HOW TO COMPLETE THIS TASK:
Reproduce the material below from its first line up to and including the line with "donne une boule de pâte homogène".

Dataset items
····················

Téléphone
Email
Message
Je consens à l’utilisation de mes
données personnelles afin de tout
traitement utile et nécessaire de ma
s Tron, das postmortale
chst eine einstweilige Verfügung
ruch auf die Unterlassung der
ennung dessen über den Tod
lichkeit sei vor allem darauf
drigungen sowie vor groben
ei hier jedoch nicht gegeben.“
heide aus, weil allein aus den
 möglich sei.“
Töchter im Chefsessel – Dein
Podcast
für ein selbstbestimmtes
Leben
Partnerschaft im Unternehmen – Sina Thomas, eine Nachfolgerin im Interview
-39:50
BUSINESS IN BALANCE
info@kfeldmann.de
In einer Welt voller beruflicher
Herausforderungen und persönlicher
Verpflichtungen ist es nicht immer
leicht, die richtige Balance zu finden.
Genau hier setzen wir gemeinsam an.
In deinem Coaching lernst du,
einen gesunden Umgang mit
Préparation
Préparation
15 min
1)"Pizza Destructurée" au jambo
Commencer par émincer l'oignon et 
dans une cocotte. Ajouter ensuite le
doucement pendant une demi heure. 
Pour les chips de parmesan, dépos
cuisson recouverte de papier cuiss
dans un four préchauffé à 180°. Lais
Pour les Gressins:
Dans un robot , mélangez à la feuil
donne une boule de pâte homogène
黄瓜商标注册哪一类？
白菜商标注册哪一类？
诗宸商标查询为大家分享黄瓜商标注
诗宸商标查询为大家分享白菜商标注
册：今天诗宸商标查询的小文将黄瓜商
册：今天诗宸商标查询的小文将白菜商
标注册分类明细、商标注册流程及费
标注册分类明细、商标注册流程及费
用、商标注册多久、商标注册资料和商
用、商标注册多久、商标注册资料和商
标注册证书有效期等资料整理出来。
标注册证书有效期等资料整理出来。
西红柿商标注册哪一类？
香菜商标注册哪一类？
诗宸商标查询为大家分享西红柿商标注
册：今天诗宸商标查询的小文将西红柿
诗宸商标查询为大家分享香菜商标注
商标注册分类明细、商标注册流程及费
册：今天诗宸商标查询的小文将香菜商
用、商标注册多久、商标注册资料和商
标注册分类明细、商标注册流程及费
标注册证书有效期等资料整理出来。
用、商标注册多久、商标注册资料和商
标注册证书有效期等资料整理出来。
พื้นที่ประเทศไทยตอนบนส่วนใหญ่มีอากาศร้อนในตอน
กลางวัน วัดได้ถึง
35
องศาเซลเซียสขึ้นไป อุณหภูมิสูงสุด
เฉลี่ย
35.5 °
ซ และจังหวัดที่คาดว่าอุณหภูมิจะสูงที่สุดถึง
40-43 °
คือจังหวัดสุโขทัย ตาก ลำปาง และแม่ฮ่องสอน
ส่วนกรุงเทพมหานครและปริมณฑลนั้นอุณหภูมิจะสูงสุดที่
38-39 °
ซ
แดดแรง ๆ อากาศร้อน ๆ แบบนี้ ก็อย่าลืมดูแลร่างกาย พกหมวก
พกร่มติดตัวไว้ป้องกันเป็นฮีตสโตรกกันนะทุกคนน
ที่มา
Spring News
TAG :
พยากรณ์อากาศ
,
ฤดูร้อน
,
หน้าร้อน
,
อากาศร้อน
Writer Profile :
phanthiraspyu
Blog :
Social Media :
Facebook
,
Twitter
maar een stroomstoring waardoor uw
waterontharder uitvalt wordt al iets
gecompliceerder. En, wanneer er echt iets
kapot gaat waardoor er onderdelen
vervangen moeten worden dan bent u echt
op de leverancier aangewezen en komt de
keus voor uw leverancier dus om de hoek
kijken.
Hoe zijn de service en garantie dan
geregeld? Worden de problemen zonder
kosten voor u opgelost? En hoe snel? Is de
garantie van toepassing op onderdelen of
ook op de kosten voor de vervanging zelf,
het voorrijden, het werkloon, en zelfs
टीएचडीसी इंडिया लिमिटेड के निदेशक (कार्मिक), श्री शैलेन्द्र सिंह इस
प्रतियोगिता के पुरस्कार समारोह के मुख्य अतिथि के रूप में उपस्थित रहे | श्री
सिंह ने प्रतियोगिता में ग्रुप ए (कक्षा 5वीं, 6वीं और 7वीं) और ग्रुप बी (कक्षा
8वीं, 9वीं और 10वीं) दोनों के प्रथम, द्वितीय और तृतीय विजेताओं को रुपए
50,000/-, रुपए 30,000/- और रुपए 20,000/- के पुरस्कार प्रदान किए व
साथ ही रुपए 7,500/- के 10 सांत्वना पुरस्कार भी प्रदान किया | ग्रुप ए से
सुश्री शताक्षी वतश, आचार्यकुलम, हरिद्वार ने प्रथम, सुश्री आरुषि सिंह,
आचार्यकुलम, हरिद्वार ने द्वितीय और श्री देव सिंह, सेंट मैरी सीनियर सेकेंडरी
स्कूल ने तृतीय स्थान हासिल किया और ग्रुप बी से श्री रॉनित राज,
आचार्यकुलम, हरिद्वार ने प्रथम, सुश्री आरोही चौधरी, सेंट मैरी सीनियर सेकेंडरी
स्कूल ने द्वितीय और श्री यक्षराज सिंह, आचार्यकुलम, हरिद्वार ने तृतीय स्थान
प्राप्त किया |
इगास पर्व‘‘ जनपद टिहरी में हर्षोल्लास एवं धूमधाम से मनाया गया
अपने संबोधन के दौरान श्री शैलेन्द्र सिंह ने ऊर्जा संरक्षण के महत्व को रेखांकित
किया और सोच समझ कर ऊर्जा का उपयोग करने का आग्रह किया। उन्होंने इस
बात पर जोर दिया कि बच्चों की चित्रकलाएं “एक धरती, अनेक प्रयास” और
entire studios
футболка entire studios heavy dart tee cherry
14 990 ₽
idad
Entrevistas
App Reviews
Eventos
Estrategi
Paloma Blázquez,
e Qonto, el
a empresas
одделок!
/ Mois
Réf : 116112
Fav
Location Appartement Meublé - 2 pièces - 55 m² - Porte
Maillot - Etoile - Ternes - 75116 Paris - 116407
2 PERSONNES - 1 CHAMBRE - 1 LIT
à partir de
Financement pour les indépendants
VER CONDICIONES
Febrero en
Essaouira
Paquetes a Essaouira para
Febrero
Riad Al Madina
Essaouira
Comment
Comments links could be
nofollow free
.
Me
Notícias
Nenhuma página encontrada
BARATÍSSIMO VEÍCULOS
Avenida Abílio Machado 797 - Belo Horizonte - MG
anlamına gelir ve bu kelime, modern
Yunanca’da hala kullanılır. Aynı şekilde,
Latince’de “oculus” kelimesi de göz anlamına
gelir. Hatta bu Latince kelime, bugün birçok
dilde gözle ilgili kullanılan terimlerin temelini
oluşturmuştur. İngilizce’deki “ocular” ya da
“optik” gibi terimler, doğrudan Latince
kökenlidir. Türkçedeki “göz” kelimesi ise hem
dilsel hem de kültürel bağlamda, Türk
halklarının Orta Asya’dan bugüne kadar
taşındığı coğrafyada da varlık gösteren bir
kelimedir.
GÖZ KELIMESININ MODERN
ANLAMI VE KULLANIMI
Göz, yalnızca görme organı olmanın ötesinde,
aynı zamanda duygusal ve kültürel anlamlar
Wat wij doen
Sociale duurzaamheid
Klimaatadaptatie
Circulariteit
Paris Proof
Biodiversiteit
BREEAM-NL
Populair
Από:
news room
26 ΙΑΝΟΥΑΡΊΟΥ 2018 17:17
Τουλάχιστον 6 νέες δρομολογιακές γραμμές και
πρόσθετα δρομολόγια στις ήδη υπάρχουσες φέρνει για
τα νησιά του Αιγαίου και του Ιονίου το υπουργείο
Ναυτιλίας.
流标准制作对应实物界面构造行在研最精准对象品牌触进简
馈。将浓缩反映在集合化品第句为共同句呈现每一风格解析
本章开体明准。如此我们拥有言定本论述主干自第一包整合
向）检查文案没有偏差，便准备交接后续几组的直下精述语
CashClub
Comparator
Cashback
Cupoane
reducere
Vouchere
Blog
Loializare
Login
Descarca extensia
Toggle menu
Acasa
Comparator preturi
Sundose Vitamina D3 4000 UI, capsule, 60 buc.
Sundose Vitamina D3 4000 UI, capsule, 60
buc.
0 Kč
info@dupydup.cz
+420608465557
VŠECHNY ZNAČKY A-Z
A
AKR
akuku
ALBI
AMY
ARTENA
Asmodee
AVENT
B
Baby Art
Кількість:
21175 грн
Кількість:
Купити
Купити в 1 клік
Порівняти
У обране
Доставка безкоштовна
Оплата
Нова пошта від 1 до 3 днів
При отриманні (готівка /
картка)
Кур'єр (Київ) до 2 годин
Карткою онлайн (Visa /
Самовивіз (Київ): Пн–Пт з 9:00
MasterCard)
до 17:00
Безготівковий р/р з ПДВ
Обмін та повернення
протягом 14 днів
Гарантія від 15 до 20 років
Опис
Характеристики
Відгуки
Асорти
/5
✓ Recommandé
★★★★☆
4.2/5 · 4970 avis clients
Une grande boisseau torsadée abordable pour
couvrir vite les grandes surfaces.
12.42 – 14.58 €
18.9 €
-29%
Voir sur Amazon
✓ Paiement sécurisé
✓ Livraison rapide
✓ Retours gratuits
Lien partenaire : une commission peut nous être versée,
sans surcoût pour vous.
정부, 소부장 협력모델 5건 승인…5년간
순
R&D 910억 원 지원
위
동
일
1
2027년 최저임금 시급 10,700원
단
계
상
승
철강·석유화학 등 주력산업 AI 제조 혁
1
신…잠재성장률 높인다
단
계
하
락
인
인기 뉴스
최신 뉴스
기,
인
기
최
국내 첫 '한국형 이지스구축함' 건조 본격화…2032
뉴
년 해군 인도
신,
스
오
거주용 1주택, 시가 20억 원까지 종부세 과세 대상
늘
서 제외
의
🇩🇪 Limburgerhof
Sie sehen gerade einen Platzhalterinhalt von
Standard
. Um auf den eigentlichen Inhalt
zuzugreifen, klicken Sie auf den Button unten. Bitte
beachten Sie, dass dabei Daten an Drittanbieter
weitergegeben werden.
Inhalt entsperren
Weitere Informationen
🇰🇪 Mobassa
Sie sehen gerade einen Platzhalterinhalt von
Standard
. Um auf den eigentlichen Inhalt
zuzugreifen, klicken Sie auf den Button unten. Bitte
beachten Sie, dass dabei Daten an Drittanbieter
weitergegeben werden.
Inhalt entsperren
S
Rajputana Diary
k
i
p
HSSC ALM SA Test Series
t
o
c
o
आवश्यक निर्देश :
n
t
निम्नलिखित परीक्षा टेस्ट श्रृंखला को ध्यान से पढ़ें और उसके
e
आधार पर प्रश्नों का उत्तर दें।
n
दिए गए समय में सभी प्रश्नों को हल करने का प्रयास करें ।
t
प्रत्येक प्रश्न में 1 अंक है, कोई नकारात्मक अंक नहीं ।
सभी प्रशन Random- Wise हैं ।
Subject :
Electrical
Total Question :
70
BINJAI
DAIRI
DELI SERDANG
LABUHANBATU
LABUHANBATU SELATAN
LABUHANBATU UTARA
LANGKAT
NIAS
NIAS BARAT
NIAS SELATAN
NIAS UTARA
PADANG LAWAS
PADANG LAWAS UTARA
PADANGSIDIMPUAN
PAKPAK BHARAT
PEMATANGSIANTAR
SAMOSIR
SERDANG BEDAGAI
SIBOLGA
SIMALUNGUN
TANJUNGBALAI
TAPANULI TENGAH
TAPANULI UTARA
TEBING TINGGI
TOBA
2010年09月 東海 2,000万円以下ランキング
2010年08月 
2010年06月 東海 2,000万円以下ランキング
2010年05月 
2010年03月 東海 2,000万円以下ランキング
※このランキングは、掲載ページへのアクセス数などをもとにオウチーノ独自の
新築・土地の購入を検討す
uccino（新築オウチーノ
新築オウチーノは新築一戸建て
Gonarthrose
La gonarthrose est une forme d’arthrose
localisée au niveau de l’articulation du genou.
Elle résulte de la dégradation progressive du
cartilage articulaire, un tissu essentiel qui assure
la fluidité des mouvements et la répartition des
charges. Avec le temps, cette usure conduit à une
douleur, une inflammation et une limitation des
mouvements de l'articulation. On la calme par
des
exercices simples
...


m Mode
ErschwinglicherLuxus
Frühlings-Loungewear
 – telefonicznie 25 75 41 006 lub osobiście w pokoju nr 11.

····················

WRITTEN ANSWER:
Téléphone
Email
Message
Je consens à l’utilisation de mes
données personnelles afin de tout
traitement utile et nécessaire de ma
s Tron, das postmortale
chst eine einstweilige Verfügung
ruch auf die Unterlassung der
ennung dessen über den Tod
lichkeit sei vor allem darauf
drigungen sowie vor groben
ei hier jedoch nicht gegeben.“
heide aus, weil allein aus den
 möglich sei.“
Töchter im Chefsessel – Dein
Podcast
für ein selbstbestimmtes
Leben
Partnerschaft im Unternehmen – Sina Thomas, eine Nachfolgerin im Interview
-39:50
BUSINESS IN BALANCE
info@kfeldmann.de
In einer Welt voller beruflicher
Herausforderungen und persönlicher
Verpflichtungen ist es nicht immer
leicht, die richtige Balance zu finden.
Genau hier setzen wir gemeinsam an.
In deinem Coaching lernst du,
einen gesunden Umgang mit
Préparation
Préparation
15 min
1)"Pizza Destructurée" au jambo
Commencer par émincer l'oignon et 
dans une cocotte. Ajouter ensuite le
doucement pendant une demi heure. 
Pour les chips de parmesan, dépos
cuisson recouverte de papier cuiss
dans un four préchauffé à 180°. Lais
Pour les Gressins:
Dans un robot , mélangez à la feuil
donne une boule de pâte homogène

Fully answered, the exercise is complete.